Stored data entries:

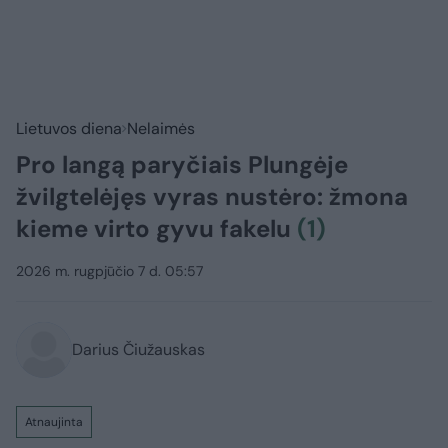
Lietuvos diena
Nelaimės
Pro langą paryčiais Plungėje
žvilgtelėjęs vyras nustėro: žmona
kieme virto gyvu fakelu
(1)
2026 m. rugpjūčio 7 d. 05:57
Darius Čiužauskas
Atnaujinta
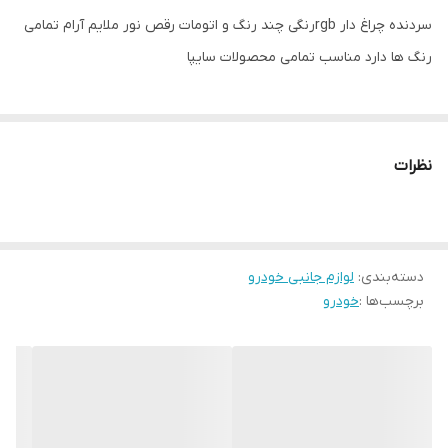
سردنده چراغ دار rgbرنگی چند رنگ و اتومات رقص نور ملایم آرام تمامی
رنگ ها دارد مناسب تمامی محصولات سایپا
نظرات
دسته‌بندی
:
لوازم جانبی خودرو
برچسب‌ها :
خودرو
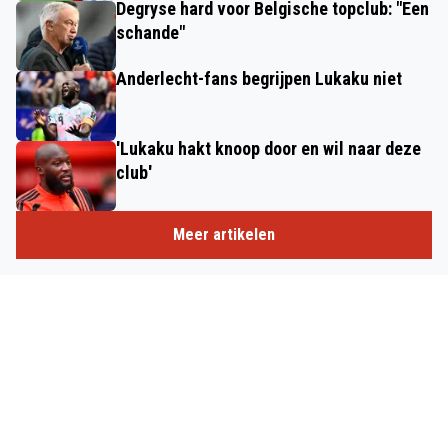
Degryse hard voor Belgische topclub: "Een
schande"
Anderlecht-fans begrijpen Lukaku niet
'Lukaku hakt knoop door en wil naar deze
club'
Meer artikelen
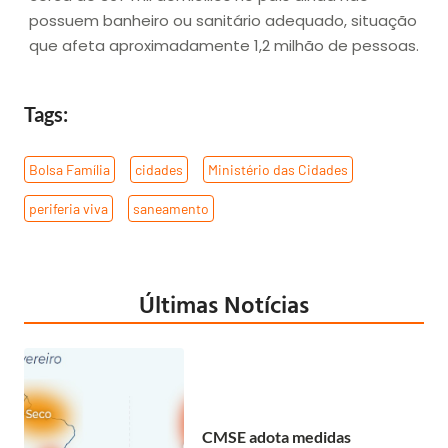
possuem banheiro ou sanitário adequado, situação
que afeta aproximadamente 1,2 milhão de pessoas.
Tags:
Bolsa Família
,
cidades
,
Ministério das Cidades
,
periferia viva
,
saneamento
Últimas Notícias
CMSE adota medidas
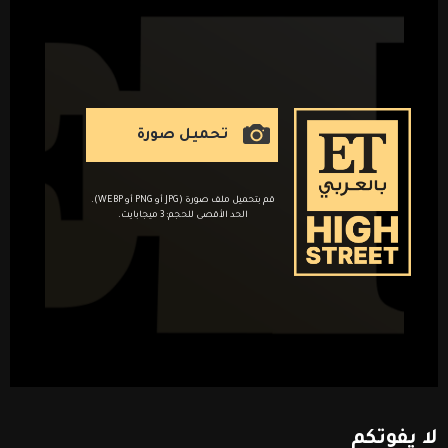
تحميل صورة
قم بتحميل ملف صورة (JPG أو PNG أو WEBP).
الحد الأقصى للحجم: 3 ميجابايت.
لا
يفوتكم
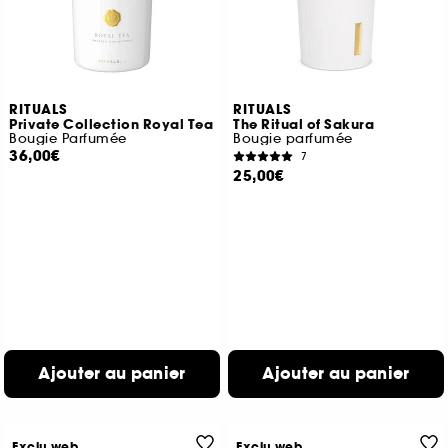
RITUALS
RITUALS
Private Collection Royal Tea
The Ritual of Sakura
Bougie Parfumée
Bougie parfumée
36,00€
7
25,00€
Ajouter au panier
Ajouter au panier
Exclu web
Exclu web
* * *
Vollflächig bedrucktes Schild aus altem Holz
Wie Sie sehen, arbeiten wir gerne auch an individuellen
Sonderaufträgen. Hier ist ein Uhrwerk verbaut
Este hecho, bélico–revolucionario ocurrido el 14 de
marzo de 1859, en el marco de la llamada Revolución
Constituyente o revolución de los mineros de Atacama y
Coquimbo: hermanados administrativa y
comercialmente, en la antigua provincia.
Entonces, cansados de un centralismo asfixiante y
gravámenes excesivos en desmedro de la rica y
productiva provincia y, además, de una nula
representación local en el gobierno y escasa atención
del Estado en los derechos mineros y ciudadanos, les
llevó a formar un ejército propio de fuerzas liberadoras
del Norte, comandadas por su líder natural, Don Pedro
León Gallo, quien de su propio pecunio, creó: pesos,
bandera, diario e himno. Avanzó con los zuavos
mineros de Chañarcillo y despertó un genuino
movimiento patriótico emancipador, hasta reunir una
* * *
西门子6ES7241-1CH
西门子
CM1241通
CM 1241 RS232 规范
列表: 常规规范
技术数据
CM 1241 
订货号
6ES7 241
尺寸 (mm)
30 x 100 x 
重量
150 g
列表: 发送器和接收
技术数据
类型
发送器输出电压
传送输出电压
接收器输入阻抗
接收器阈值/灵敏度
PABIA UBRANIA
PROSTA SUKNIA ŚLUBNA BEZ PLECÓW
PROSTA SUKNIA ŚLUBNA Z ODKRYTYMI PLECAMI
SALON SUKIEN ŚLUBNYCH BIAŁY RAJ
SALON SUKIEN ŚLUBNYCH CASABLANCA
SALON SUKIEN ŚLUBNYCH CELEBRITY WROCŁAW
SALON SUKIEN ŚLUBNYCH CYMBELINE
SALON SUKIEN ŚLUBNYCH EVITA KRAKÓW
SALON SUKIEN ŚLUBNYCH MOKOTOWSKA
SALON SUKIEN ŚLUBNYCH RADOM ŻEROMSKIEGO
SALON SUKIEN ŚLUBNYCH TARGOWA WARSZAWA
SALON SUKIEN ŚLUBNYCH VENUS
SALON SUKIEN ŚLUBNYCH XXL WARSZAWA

• How to complete this task: Pictures in the entries do not go into the copy. Print only the lines starting at the one containing "žvilgtelėjęs vyras nustėro: žmona" and ending at the one containing "Meer artikelen", exactly as they appear.

• Written answer:
žvilgtelėjęs vyras nustėro: žmona
kieme virto gyvu fakelu
(1)
2026 m. rugpjūčio 7 d. 05:57
Darius Čiužauskas
Atnaujinta
سردنده چراغ دار rgbرنگی چند رنگ و اتومات رقص نور ملایم آرام تمامی
رنگ ها دارد مناسب تمامی محصولات سایپا
نظرات
دسته‌بندی
:
لوازم جانبی خودرو
برچسب‌ها :
خودرو
Degryse hard voor Belgische topclub: "Een
schande"
Anderlecht-fans begrijpen Lukaku niet
'Lukaku hakt knoop door en wil naar deze
club'
Meer artikelen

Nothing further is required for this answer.